From his industry standpoint, the Edmonton Music Awards brings nothing but benefits to the community.
“I heard bands talking about doing shows together, and for me, that’s great,” he admits.
“It’s great to see the Edmonton music community all together.”
Though Fornier is a huge supporter of the Edmonton music scene, he’ll be one of the first — and one of the only — to voice that there are still major problems with the way the scene operates.
“No comment,” he jokes at first when asked about how he feels, opening up later to add more.
“I have very, very mixed feelings about the Edmonton scene having been in all aspects for it; major label rep., playing in a local band, to now owning my own independent record label.”
“I grew up as a rock kid watching the L.A. and the Seattle scenes take off, and the thing I like about those scenes was you always heard about how they were supporting each other and working the best together,” Fornier admits, adding he doesn’t feel that Edmonton operates that way despite the nation and major labels keep waiting for it to explode.
“That’s always been my beef with Edmonton. There’s always been so much talent in this city but it all seems to be little pocket-groups. The pocket groups do really well for the pocket groups, but if there was more of a stronger community, it would be amazing.”

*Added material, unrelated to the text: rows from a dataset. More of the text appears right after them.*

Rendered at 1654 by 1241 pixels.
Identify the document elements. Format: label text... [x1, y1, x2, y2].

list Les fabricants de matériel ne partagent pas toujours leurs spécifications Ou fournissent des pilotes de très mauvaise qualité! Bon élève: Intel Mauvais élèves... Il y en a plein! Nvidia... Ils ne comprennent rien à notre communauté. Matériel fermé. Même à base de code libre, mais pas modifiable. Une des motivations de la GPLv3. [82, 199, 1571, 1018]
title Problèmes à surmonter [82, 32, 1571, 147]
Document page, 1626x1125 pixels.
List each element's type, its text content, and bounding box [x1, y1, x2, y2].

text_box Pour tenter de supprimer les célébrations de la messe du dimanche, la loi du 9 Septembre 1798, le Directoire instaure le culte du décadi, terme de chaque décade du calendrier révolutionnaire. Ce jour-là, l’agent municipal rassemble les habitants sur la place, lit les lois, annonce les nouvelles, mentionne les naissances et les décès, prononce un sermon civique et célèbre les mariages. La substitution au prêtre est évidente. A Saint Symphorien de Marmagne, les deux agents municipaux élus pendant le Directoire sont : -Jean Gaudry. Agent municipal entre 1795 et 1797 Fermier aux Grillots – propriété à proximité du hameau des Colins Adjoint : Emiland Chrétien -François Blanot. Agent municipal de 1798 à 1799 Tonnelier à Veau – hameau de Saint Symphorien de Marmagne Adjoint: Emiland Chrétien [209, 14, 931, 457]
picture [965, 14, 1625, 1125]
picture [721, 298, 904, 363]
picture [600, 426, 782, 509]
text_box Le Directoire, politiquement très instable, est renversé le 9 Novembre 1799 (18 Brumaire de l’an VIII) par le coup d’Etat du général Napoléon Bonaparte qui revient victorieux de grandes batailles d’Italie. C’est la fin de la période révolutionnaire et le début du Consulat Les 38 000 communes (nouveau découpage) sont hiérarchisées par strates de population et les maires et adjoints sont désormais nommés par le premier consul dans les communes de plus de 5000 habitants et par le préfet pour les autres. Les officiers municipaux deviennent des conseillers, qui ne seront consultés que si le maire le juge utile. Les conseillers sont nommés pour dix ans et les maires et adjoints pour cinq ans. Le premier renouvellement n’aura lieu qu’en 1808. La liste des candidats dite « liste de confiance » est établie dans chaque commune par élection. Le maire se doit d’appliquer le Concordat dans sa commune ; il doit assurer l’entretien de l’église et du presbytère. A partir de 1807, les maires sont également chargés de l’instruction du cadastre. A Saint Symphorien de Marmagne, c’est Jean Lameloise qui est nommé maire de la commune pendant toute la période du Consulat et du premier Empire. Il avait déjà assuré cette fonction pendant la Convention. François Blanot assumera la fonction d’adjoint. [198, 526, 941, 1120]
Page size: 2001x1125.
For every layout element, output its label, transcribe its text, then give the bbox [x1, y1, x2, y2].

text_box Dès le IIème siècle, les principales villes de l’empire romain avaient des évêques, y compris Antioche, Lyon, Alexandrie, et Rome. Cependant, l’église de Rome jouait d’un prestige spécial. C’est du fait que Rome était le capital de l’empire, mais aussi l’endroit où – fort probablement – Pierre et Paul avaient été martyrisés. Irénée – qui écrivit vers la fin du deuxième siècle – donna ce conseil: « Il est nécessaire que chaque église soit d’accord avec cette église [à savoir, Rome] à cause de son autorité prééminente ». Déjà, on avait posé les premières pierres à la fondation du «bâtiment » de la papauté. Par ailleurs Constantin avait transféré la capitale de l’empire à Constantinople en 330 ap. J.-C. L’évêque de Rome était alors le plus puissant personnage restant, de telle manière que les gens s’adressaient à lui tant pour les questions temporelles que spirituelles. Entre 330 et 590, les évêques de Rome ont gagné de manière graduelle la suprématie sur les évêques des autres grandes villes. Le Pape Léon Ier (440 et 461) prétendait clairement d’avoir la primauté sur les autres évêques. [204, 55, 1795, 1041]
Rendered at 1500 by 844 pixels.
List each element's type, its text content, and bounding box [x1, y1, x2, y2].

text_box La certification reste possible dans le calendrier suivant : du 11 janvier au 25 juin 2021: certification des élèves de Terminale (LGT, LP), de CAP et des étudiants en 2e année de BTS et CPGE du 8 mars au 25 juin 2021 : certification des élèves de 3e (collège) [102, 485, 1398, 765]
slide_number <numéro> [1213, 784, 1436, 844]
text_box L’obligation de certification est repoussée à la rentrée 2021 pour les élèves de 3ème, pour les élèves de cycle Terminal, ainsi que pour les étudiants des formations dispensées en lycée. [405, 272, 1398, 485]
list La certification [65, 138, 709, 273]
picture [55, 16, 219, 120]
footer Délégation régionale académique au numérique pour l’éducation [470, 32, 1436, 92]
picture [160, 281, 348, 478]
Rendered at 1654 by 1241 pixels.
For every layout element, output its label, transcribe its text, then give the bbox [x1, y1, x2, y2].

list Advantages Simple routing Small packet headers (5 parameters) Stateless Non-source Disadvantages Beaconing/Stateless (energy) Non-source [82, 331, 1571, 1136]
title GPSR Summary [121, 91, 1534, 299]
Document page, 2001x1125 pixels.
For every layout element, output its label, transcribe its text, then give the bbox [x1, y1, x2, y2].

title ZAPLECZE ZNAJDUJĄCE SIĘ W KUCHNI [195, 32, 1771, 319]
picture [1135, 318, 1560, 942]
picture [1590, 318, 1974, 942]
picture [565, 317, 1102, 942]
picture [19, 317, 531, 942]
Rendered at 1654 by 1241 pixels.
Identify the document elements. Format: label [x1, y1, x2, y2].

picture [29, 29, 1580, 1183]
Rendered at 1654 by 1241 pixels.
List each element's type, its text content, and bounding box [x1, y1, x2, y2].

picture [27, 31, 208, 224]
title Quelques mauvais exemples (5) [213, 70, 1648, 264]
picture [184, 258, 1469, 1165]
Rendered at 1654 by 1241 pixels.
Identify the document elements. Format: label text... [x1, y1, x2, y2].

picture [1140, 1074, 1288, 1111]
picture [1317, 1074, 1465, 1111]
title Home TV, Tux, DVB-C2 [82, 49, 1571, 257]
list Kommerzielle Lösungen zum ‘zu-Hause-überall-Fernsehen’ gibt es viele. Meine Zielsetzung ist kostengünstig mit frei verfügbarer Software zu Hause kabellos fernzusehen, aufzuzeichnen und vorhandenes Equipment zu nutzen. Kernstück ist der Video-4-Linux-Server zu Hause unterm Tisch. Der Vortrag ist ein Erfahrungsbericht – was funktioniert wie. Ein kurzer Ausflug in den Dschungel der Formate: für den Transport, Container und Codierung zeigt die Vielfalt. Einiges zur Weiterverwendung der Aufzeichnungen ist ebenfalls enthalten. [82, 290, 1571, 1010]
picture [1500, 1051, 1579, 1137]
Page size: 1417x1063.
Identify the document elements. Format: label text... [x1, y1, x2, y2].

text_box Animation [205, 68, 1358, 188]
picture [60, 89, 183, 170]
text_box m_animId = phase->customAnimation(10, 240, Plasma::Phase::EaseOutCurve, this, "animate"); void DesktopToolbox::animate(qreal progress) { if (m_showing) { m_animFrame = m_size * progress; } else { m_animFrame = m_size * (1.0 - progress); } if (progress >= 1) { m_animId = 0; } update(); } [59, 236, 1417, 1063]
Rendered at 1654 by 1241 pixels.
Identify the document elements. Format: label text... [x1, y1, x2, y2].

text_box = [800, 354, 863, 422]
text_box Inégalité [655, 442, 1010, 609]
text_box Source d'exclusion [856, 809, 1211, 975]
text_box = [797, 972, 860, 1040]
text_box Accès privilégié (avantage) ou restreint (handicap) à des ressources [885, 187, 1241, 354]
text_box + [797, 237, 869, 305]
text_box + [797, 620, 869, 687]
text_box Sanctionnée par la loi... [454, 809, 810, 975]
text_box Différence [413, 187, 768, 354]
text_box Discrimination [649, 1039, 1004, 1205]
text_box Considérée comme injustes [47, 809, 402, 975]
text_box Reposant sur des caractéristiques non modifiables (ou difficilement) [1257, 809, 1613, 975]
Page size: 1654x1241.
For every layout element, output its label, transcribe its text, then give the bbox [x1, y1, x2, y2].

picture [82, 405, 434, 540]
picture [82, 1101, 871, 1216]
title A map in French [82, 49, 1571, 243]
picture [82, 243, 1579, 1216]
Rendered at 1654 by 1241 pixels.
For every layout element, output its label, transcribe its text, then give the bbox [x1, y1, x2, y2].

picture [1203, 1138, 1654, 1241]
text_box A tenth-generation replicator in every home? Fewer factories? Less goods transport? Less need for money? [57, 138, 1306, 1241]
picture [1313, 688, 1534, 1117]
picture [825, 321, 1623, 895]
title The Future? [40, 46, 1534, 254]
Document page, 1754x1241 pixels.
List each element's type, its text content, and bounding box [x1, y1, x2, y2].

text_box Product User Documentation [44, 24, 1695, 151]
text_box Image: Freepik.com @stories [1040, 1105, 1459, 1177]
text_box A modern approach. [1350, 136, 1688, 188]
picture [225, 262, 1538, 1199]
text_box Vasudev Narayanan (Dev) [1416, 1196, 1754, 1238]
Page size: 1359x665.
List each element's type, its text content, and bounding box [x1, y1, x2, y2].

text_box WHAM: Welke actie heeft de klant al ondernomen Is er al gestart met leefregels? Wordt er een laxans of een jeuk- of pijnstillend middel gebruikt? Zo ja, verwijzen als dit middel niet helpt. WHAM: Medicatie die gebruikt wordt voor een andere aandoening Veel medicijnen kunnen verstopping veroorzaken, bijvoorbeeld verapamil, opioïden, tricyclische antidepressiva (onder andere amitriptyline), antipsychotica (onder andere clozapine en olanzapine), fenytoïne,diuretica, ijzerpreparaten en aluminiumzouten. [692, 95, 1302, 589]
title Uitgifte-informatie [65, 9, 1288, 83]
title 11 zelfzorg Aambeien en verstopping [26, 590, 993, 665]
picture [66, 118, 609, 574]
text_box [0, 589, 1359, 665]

It’s that spirit of collaboration the Edmonton Music Awards hoped to infuse within the City of Champions.
Both nights had a wonderful array of musical performances, with Colleen Brown standing out the second evening and Wool on Wolves winning two awards for best group and best roots/folk artist, as determined by Oddball Productions.
Some of the awards were chosen by the community, an interesting dynamic Fornier admits. Some of these awards include Jeff Morris winning best live performance, for a show he played at the old Axis Café on Jasper Avenue in 2010.
“It was cool to see who the public wanted to win. All the nominees are great, I think for me, Jeff Morris (stood out) because I had never heard of him before but he preformed and it went really well,” says Fornier.
The People’s Choice award went to The Red Threat and Erica Viegas was voted as the Artist to Watch.